Now, Herbert Armstrong was bad enough, but Roderick Meredith has managed to spin off toxic infestations — a lot more than you may think. And, yes, United has managed to spin off dozens of infestations, while Gerald Flurry’s and John Rittenbaugh’s nests have been mostly contained, but Meredith has really done a lot of collateral damage in ways you can barely begin to imagine. Global: Now there’s a nest that managed to implode in on itself. The pests, sometimes called “ministers”, scurried off to invade communities far and wide. But you know, it isn’t like we shouldn’t have been able to see it coming: You should take a look again at his “Manpower Papers”. If that didn’t give us all a clue to the future, nothing would. These infestations always do what they are programmed by the Universe to do — what comes naturally to all psychopaths, sociopaths and narcissists. Without them, there would probably never be any infestations.

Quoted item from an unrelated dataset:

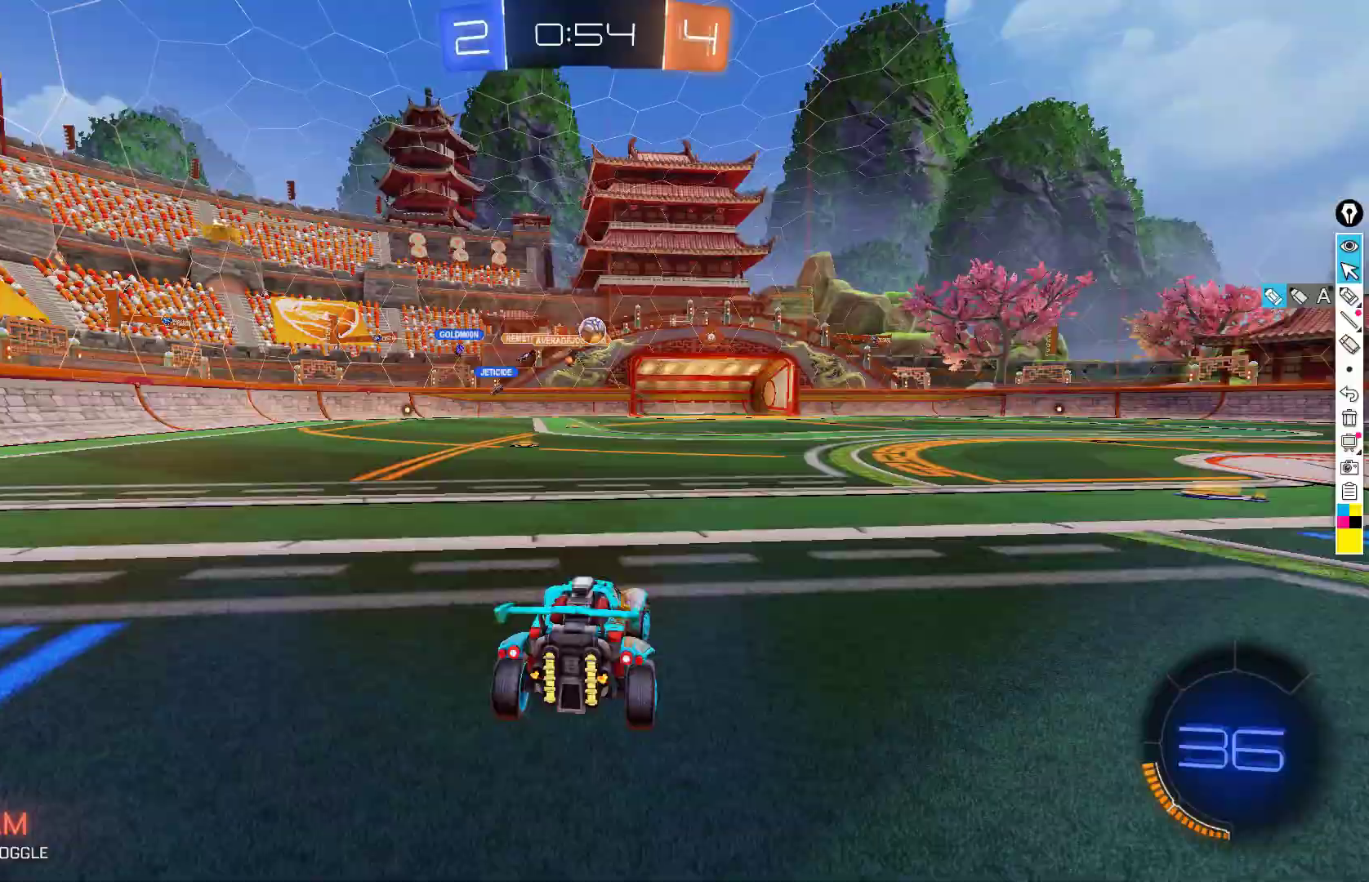
{"buttons": ["R2"], "left_stick": "right", "events": [[67, "R2", "up"], [150, "R2", "down"], [150, "left_stick", "right"], [350, "X", "down"], [417, "X", "up"]]}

Today we will concentrate on a small infestation in Oregon which you may have never heard of: The Church of God in Peace and Truth — terms which are manifestly self contradictory. The progenitors of the nest are the Haneys, which, again, you are probably blessed never to have heard of.

Every year, it is always a challenge, for my wife wants to go somewhere really good for vacation. To me the Feast of Tabernacles is not a vacation. It is a lot of inconvenient effort which generally ends up to be “interesting” as in the old Chinese curse, “May you live in interesting times”. Last year, I chose a spot which looked benign, Bend, Oregon. Safely nestled between the Independent’s Feast Site and United’s, I figured, what the hey, what could go wrong, right? We knew people who were relatively civilized who were attending, so it seemed like a good idea — sort of like the movie, “The Magnificent Seven” where the guy explained why he jumped into a cactus patch without any clothes on: “It seemed like a good idea at the time”.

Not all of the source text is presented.